▸ **Exercise materials**:
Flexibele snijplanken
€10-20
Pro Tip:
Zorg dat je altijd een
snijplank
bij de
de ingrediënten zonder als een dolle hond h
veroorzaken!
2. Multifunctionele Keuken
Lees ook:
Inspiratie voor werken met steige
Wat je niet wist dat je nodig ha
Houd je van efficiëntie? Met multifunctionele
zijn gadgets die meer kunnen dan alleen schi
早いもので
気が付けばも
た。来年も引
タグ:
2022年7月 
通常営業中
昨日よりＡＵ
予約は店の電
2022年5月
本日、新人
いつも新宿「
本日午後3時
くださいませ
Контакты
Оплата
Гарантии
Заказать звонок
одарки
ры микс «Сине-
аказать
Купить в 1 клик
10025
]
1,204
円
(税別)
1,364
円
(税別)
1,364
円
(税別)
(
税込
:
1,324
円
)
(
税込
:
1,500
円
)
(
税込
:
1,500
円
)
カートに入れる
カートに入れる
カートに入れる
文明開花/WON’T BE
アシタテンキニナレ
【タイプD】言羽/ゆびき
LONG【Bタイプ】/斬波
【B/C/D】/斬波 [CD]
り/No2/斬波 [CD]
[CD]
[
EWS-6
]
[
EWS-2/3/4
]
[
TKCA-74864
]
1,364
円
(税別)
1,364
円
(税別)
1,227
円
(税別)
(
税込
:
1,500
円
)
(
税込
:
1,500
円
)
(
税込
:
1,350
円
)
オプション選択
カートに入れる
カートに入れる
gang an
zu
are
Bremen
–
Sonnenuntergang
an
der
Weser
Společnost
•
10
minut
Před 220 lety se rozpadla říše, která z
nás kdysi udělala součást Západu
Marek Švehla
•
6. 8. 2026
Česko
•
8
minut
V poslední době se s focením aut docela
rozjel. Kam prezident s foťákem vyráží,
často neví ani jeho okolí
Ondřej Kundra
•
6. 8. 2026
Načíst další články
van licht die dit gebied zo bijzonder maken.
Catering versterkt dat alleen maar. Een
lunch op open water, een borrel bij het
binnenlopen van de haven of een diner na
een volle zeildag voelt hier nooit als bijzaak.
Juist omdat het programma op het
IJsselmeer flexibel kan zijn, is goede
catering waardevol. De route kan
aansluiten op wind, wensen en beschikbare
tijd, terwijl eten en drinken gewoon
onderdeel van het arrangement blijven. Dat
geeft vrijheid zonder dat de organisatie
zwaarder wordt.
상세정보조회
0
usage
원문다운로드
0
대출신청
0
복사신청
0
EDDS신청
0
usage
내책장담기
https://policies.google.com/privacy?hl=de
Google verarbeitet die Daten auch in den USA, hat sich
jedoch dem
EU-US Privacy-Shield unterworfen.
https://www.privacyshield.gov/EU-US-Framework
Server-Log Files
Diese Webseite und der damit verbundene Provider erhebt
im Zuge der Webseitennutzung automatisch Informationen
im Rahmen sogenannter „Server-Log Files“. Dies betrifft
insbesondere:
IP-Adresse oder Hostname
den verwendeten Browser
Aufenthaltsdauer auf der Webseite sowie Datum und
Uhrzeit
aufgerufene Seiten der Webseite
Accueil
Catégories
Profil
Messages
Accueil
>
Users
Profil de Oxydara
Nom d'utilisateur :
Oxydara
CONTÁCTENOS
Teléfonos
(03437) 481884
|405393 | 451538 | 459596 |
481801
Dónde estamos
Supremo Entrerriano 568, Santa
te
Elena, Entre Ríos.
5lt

▸ **Required work**: Reproduce the records from their first line through the line that contains "Wat je niet wist dat je nodig ha", including both of those lines.

▸ **Answer to the exercise**:
Flexibele snijplanken
€10-20
Pro Tip:
Zorg dat je altijd een
snijplank
bij de
de ingrediënten zonder als een dolle hond h
veroorzaken!
2. Multifunctionele Keuken
Lees ook:
Inspiratie voor werken met steige
Wat je niet wist dat je nodig ha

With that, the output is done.